Data excerpts:

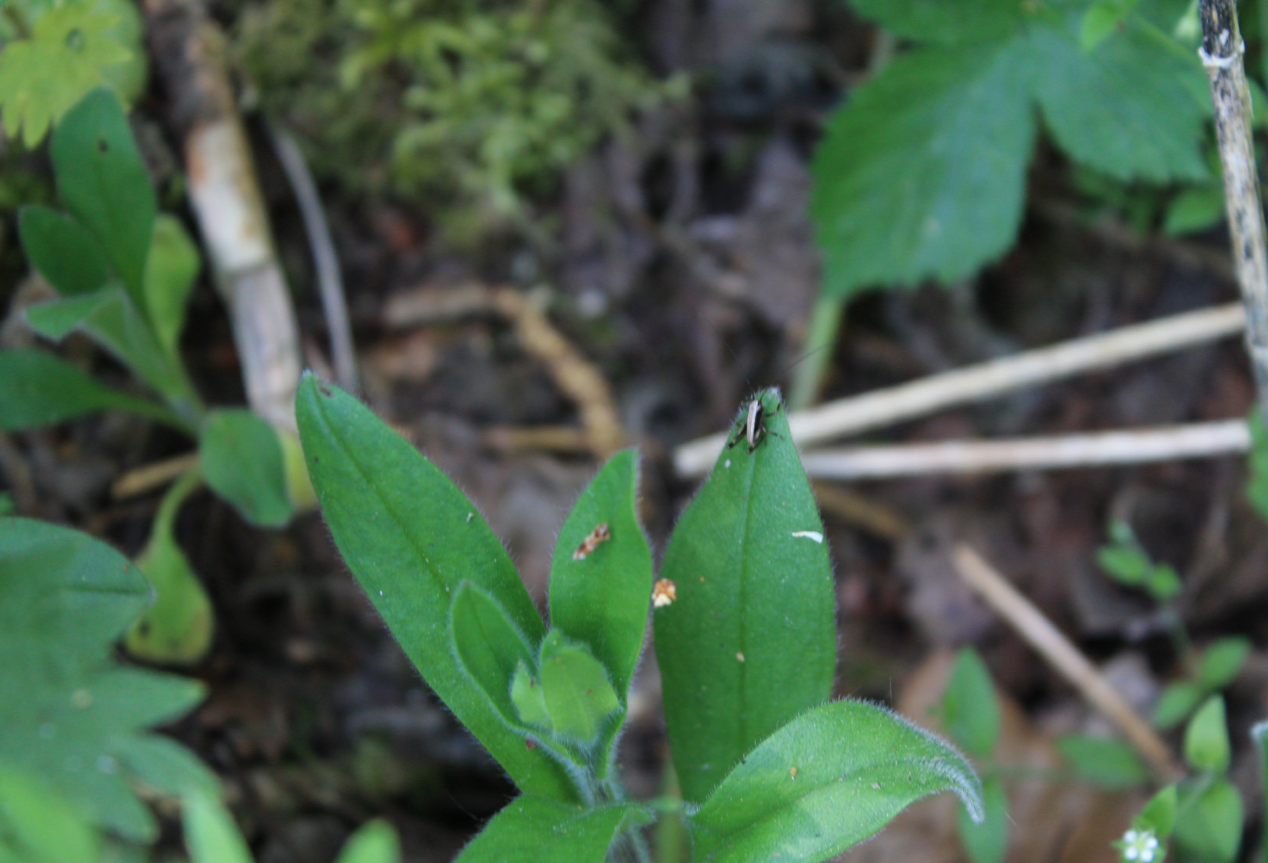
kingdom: Animalia
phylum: Arthropoda
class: Insecta
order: Orthoptera
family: Tettigoniidae
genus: Pholidoptera
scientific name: Pholidoptera griseoaptera
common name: Dark bush-cricket
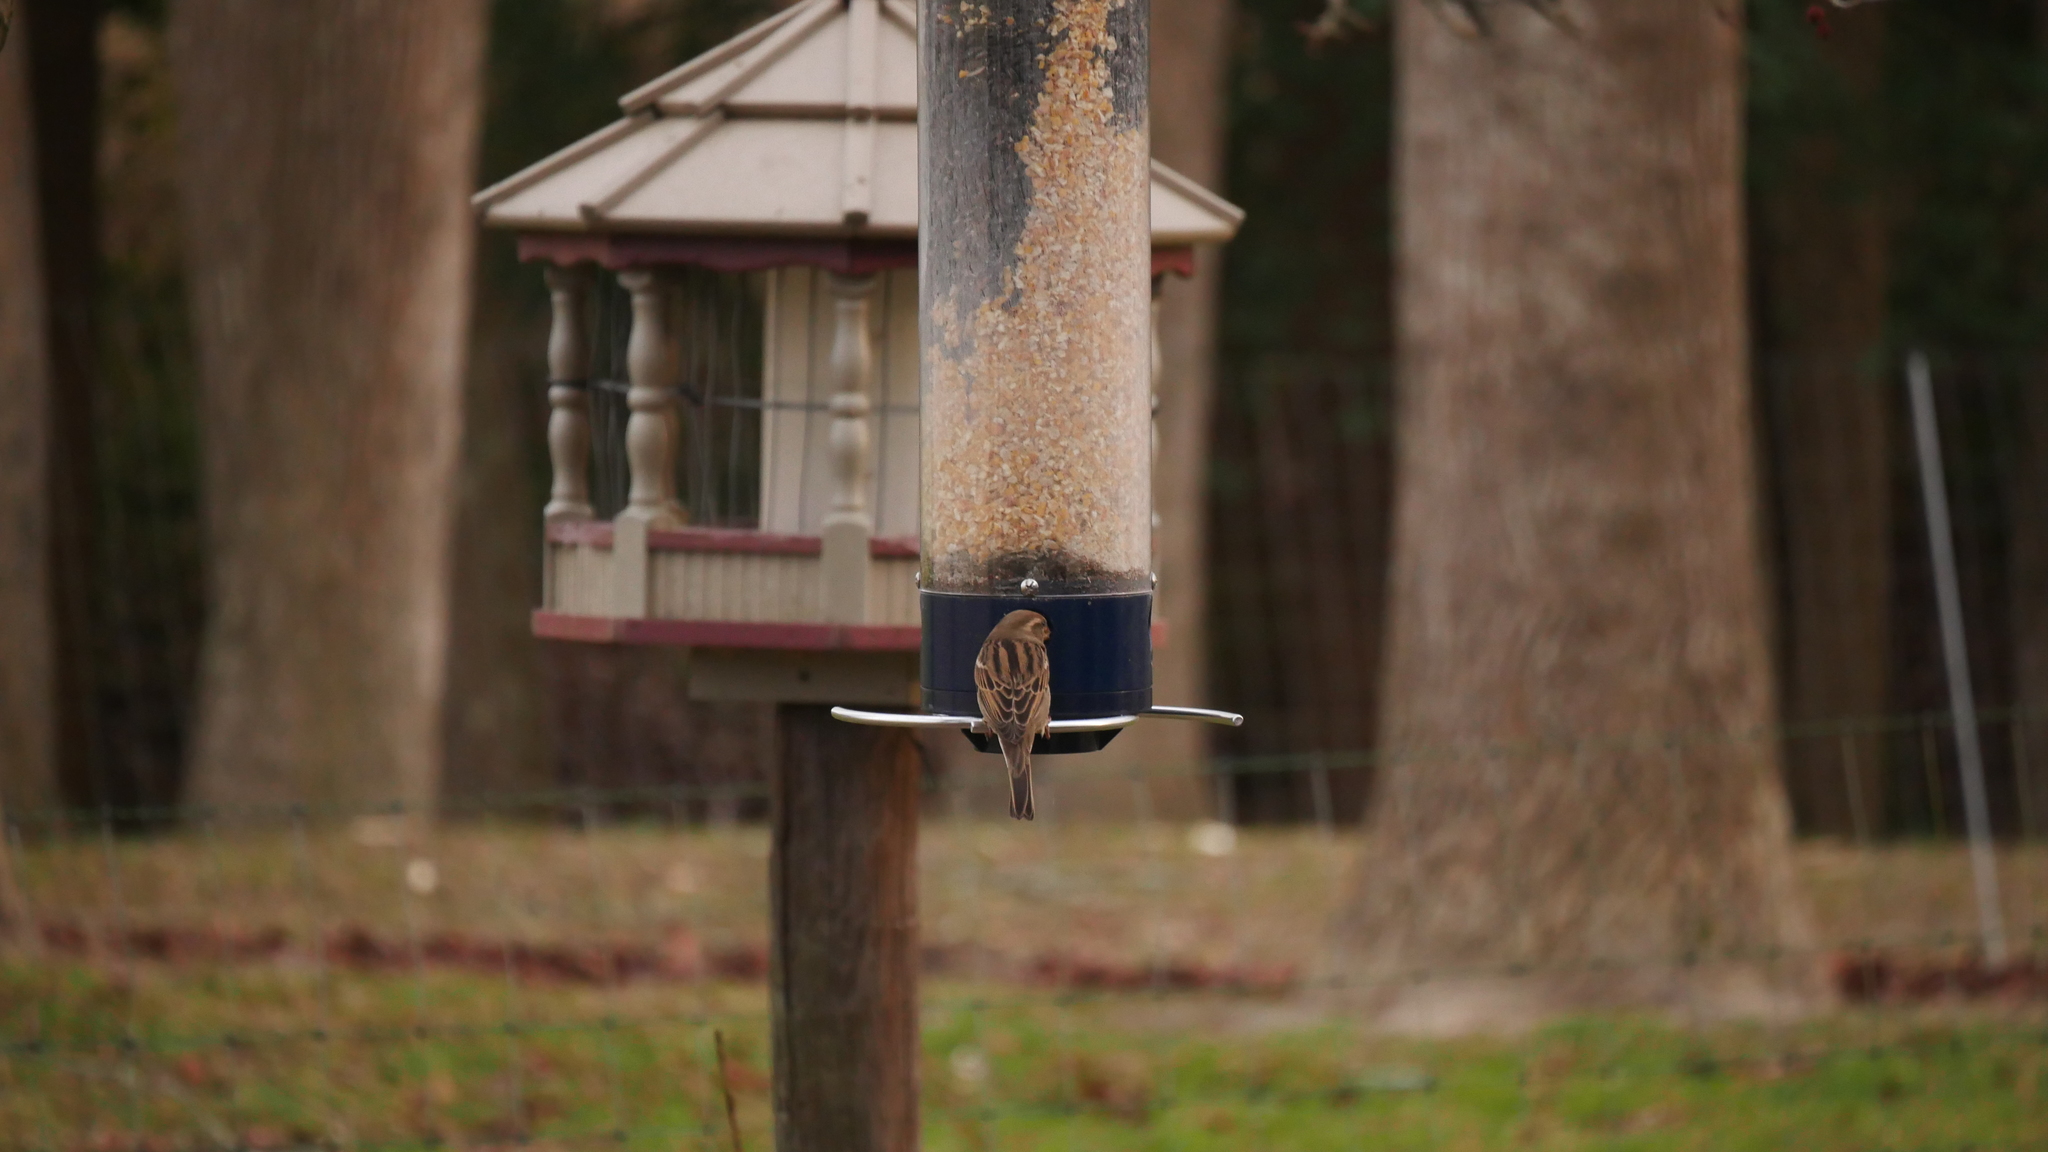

Exercise description: Rewrite the lines from all the rows above as one numbered list. Skip any blank lines and leave out the pictures.

In response:
1. kingdom: Animalia
2. phylum: Arthropoda
3. class: Insecta
4. order: Orthoptera
5. family: Tettigoniidae
6. genus: Pholidoptera
7. scientific name: Pholidoptera griseoaptera
8. common name: Dark bush-cricket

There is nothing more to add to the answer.